Helping women rise in the workplace

While women now make up more than half of all college students, and are reaching similar levels in the workplace, this hasn’t changed the fact that in the C suite, women are still woefully underrepresented. To learn more about the challenges women face with reaching the top of the ladder, and what organizations can do to bring the bevy of qualified women to the table, we spoke with Dr. Carly Speranza, professor of management and marketing at Marymount University, and Cheryl Williford, president and COO at Modus Create.

ABERMAN: Why is this issue of getting leadership mentorship properly trained into women so important to you personally?

WILLIFORD: Personally, as a female that has come up through the ranks of management and consulting and leadership, especially here locally in D.C., I think it’s very important to me to be able to portray an example for the women and the young women in the area. I think there is an especially interesting aspect to it here in the D.C. area, where there’s a lot of federally based organizations, as well as commercial organizations. And in that world, it’s much more even traditionally male, in the government sector, in the public sector than in the private sector.

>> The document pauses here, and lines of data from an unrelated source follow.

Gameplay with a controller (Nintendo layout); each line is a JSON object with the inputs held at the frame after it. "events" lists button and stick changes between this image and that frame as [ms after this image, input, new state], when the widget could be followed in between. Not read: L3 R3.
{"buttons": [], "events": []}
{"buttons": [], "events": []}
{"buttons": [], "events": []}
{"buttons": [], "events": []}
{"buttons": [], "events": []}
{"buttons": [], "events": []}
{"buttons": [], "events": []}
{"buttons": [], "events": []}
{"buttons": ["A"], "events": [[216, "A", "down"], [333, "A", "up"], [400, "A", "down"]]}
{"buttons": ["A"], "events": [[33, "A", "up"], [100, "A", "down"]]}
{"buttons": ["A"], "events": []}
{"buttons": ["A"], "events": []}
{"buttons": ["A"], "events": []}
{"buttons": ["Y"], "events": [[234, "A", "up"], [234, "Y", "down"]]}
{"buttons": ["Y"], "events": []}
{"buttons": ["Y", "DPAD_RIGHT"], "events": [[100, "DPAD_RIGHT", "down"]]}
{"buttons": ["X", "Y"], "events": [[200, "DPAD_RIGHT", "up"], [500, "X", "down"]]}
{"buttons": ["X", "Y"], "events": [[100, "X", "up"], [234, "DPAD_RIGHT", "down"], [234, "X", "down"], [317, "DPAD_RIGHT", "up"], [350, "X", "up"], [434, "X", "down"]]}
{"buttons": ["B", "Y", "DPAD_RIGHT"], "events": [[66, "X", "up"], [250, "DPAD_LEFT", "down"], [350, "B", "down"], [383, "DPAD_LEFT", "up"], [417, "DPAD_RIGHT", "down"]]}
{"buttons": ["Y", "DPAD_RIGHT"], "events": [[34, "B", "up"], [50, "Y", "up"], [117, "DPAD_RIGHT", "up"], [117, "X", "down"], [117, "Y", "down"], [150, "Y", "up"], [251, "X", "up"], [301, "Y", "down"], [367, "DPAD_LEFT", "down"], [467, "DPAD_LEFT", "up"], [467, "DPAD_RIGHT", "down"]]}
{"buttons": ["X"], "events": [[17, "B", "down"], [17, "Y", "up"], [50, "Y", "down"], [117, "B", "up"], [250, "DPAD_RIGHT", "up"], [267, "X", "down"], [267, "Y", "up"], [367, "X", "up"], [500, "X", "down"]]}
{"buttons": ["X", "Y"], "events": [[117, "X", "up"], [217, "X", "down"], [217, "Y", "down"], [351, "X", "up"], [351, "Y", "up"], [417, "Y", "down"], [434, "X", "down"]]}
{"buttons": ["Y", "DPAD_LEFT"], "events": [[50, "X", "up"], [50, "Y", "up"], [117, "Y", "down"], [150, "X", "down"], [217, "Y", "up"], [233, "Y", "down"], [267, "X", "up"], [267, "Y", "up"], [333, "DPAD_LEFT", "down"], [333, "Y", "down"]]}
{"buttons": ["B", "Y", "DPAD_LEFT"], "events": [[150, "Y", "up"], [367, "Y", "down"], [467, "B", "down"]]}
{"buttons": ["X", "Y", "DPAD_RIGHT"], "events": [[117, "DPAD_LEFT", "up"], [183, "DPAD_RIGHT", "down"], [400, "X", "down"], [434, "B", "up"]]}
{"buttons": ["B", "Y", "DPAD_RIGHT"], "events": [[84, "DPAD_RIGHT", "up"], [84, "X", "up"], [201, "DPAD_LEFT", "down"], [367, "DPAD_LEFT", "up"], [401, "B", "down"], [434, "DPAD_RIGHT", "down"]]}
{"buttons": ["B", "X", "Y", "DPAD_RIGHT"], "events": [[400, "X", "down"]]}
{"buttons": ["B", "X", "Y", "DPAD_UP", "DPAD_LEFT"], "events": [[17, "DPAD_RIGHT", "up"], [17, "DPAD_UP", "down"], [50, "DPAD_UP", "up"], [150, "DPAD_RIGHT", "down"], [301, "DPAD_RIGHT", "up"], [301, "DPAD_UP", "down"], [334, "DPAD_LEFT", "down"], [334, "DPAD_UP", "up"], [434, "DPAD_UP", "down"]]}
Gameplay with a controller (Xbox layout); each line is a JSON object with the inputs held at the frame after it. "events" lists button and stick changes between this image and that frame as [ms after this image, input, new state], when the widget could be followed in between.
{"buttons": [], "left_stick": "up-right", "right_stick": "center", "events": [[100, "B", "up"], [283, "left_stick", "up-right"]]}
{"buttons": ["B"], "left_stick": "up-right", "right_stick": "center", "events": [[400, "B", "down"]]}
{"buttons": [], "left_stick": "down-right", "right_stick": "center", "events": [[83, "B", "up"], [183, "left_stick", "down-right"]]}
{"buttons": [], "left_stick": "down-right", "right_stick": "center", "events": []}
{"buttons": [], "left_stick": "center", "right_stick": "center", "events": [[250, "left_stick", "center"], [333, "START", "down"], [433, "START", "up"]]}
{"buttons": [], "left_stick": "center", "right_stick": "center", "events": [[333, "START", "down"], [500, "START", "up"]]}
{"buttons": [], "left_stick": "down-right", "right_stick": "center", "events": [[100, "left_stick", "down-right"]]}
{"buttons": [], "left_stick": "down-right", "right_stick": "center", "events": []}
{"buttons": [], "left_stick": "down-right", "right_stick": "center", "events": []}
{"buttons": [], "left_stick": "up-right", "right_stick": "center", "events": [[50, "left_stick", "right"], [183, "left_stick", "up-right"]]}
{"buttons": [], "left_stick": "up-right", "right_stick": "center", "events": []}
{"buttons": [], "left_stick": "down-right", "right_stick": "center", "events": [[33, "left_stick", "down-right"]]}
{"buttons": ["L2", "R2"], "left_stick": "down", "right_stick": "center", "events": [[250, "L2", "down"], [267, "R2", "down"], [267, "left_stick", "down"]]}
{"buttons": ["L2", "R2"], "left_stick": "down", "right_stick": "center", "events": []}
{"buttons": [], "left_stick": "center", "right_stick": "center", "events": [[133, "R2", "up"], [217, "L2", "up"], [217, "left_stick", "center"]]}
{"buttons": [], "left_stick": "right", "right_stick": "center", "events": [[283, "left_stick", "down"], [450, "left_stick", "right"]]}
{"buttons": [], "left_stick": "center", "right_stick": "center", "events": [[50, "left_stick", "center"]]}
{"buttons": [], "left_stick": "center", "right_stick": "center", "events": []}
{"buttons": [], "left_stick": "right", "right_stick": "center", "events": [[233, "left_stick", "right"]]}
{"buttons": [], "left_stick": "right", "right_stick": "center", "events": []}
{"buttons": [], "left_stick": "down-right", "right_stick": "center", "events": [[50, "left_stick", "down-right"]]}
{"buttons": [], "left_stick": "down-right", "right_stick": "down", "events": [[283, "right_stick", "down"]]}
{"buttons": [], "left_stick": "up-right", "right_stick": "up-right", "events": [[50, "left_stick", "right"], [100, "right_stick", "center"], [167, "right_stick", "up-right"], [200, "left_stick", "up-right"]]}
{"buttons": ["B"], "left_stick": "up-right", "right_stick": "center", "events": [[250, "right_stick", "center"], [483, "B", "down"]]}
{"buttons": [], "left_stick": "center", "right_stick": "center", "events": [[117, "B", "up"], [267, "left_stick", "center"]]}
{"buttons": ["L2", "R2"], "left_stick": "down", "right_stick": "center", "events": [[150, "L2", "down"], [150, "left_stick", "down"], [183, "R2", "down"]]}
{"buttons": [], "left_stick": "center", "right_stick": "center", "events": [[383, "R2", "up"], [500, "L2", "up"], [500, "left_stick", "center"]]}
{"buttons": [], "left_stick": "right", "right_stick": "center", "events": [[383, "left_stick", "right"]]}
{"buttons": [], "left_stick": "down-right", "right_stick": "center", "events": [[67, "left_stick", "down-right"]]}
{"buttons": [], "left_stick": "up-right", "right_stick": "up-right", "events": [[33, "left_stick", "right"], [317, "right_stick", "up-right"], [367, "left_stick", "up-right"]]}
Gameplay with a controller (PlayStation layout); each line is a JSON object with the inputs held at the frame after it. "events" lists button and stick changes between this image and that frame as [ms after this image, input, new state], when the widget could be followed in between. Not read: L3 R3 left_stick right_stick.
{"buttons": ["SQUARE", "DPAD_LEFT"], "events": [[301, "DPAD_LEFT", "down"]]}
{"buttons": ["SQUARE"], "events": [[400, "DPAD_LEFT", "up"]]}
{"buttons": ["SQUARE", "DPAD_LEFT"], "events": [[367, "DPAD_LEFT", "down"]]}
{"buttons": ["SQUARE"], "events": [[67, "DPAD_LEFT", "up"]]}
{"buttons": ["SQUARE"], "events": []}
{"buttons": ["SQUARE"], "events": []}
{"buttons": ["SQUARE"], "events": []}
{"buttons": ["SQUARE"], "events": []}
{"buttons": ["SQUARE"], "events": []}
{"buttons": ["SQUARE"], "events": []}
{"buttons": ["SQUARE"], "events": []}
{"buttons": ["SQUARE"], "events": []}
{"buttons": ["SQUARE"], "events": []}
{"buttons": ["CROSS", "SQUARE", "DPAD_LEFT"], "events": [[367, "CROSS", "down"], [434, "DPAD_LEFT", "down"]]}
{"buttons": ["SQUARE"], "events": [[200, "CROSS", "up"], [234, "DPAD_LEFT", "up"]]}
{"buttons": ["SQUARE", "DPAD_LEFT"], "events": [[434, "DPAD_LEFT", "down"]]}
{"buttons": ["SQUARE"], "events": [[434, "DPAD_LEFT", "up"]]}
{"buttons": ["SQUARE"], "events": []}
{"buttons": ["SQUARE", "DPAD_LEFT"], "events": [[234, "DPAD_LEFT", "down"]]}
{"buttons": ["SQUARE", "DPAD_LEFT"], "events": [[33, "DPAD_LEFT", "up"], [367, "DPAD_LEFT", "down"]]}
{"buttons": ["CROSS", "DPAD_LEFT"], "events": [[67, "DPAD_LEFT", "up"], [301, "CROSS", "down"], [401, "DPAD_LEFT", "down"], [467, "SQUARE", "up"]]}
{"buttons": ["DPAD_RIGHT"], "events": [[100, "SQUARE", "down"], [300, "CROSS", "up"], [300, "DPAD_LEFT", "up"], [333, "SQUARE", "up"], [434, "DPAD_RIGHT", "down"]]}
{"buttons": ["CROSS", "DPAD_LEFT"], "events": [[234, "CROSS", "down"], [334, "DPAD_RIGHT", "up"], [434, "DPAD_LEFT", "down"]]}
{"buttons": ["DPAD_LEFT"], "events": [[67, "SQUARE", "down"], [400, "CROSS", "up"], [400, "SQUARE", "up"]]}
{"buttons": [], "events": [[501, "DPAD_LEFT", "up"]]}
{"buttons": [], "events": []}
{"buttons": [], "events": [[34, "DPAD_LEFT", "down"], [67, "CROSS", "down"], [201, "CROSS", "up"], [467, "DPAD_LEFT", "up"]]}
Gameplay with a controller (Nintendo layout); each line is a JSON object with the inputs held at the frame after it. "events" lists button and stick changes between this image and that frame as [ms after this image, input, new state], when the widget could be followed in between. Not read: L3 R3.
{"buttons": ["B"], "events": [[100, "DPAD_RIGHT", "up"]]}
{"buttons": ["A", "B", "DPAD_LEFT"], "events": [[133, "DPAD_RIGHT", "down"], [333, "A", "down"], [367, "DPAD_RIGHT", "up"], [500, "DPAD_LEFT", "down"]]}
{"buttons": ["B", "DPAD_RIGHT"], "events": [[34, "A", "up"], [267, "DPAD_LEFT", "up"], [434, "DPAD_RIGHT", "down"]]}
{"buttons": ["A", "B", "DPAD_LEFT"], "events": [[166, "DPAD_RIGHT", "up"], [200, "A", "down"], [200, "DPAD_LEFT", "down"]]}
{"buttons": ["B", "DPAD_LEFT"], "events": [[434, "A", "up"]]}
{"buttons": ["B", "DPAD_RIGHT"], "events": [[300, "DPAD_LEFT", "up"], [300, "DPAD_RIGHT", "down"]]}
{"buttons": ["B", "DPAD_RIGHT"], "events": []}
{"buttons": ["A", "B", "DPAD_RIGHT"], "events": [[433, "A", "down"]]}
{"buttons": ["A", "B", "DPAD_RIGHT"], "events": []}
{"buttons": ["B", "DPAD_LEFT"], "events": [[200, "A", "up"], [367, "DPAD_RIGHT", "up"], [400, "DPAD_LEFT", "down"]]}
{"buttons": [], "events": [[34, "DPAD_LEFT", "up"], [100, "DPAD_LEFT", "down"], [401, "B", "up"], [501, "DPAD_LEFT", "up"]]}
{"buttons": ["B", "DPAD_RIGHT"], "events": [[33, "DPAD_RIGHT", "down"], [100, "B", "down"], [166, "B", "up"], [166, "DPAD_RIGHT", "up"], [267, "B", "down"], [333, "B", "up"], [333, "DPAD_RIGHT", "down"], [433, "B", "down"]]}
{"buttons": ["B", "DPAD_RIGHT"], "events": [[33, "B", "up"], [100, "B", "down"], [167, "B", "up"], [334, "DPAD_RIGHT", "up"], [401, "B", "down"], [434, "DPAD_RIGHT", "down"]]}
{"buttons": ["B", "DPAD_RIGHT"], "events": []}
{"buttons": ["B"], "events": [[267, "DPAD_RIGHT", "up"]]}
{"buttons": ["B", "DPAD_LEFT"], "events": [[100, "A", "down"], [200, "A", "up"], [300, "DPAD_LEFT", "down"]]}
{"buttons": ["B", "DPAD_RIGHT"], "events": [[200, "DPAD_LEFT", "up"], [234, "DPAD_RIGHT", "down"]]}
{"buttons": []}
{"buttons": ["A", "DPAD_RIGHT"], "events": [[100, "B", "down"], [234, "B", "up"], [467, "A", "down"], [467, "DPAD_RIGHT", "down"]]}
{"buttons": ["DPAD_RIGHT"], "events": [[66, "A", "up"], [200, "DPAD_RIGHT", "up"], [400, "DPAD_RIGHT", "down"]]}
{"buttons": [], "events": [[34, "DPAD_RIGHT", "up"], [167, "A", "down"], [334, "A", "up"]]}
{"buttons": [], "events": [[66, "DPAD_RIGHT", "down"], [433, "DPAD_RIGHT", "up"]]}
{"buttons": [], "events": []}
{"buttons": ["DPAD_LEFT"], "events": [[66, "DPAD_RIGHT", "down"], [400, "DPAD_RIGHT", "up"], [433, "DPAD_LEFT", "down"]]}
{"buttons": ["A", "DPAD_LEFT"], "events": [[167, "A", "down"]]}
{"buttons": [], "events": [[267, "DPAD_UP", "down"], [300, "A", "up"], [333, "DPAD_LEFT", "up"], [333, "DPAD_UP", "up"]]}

So being able to be out in the community and, you know, speak to women, speak to young women, live by example of how to navigate those waters, and come up through those ranks, I think is really helpful here locally, for women coming up through the federal space, as well as the women coming up through the commercial space. And I think it’ll help tie those two ecosystems together really well going forward into the future. And I think women have a strong place in that tie of, you know, not just promoting more women up through the leadership ranks, or leading by example through the ranks, but also tying some of these more esoteric economic worlds together.

ABERMAN: Carly, how about you?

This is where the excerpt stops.